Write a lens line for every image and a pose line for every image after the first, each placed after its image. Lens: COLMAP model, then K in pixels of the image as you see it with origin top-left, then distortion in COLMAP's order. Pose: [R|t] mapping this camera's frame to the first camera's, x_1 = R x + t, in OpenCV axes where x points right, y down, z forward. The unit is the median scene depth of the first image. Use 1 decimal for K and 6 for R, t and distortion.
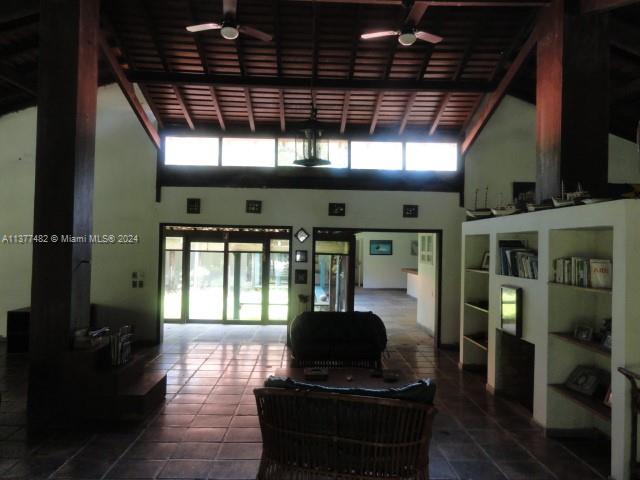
lens RADIAL K [[447.6, 0, 320.0], [0, 447.6, 240.0], [0, 0, 1]] dist [0.001220, 0.000733]
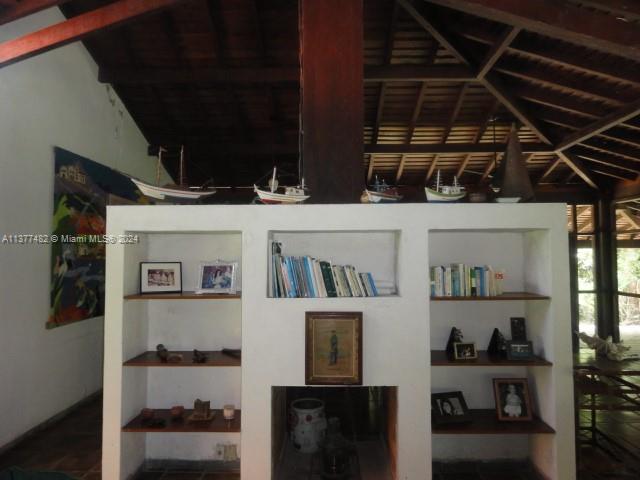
lens RADIAL K [[447.6, 0, 320.0], [0, 447.6, 240.0], [0, 0, 1]] dist [0.001220, 0.000733]
pose [[0.047715, 0.040880, 0.998024, -0.272696], [-0.005065, 0.999159, -0.040684, 0.028827], [-0.998848, -0.003114, 0.047882, 1.166077]]
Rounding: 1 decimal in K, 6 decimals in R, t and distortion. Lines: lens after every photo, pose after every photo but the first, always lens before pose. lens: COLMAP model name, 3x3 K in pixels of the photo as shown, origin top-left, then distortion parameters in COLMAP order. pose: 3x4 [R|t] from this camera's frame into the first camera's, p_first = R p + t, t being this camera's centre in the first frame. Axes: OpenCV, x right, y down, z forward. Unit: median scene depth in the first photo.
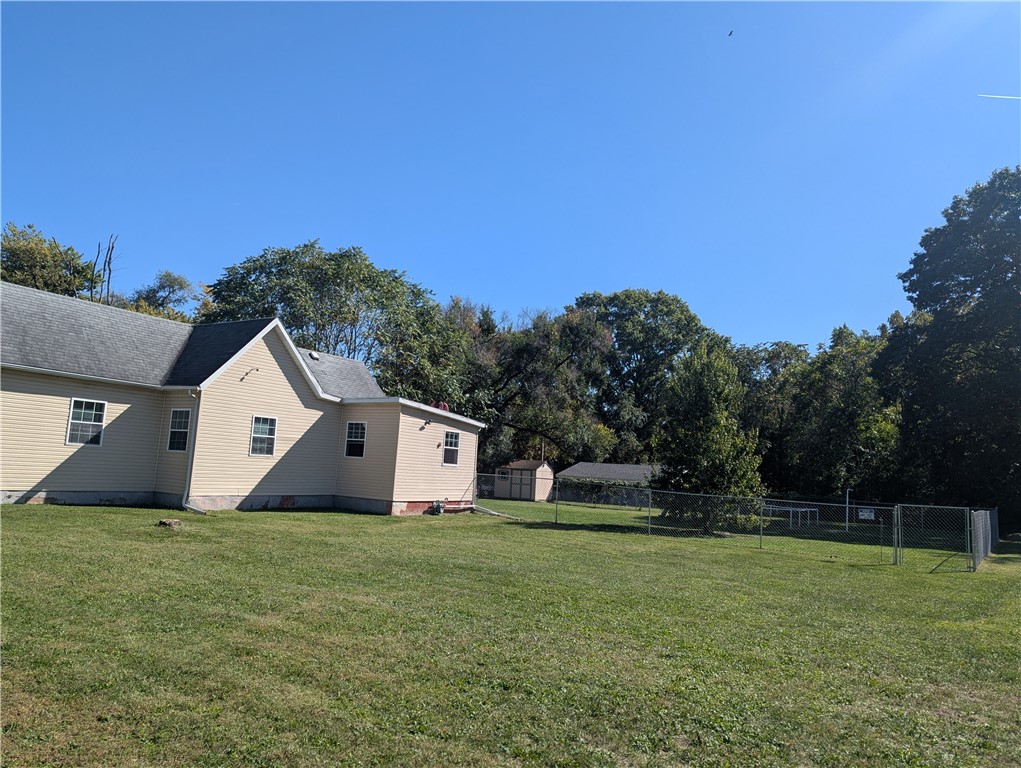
lens RADIAL K [[729.2, 0, 506.0], [0, 729.2, 380.6], [0, 0, 1]] dist [0.094514, -0.118638]
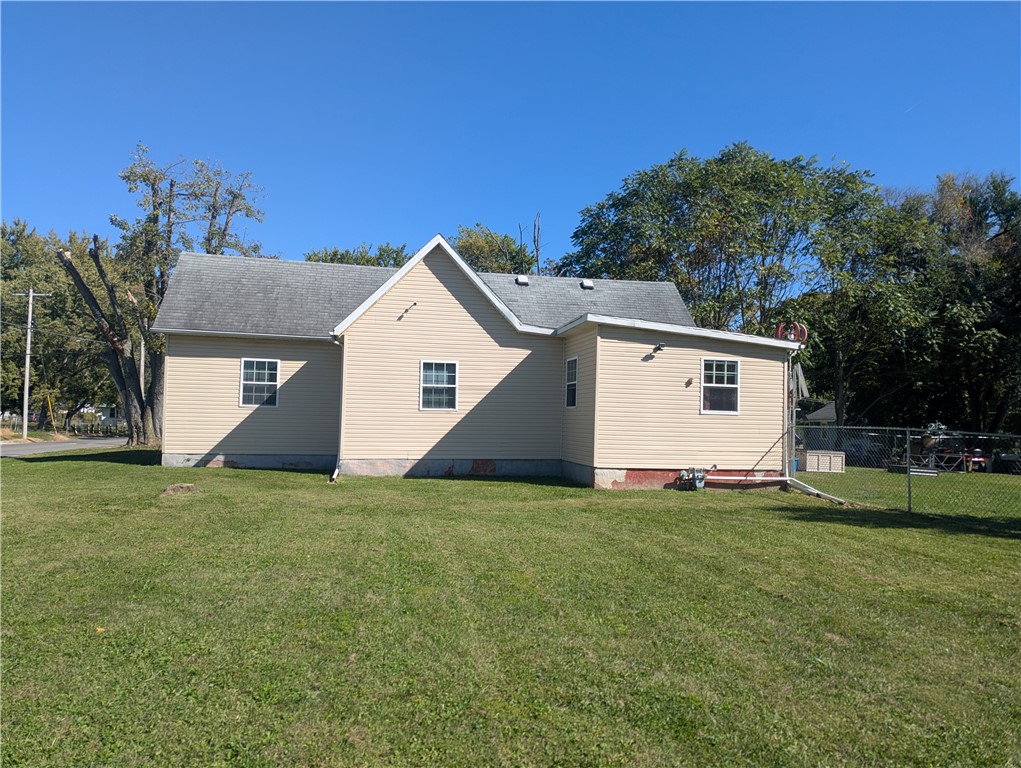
lens RADIAL K [[729.2, 0, 506.0], [0, 729.2, 380.6], [0, 0, 1]] dist [0.094514, -0.118638]
pose [[0.682278, -0.088283, -0.725743, 0.288004], [0.109375, 0.993836, -0.018070, 0.088931], [0.722865, -0.067049, 0.687729, 0.486608]]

········

**What this task involves:** Output the rows starting at the beginning and ending at the line that contains "-0.003114, 0.047882, 1.166077]]" as a two-column CSV with the headers input and output. Each row's text and its answer go in one quoted field apiece with line breaks turned into spaces, and the pictures stay out.

**Answer section:**
input,output
"Write a lens line for every image and a pose line for every image after the first, each placed after its image. Lens: COLMAP model, then K in pixels of the image as you see it with origin top-left, then distortion in COLMAP's order. Pose: [R|t] mapping this camera's frame to the first camera's, x_1 = R x + t, in OpenCV axes where x points right, y down, z forward. The unit is the median scene depth of the first image. Use 1 decimal for K and 6 for R, t and distortion.","lens RADIAL K [[447.6, 0, 320.0], [0, 447.6, 240.0], [0, 0, 1]] dist [0.001220, 0.000733] lens RADIAL K [[447.6, 0, 320.0], [0, 447.6, 240.0], [0, 0, 1]] dist [0.001220, 0.000733] pose [[0.047715, 0.040880, 0.998024, -0.272696], [-0.005065, 0.999159, -0.040684, 0.028827], [-0.998848, -0.003114, 0.047882, 1.166077]]"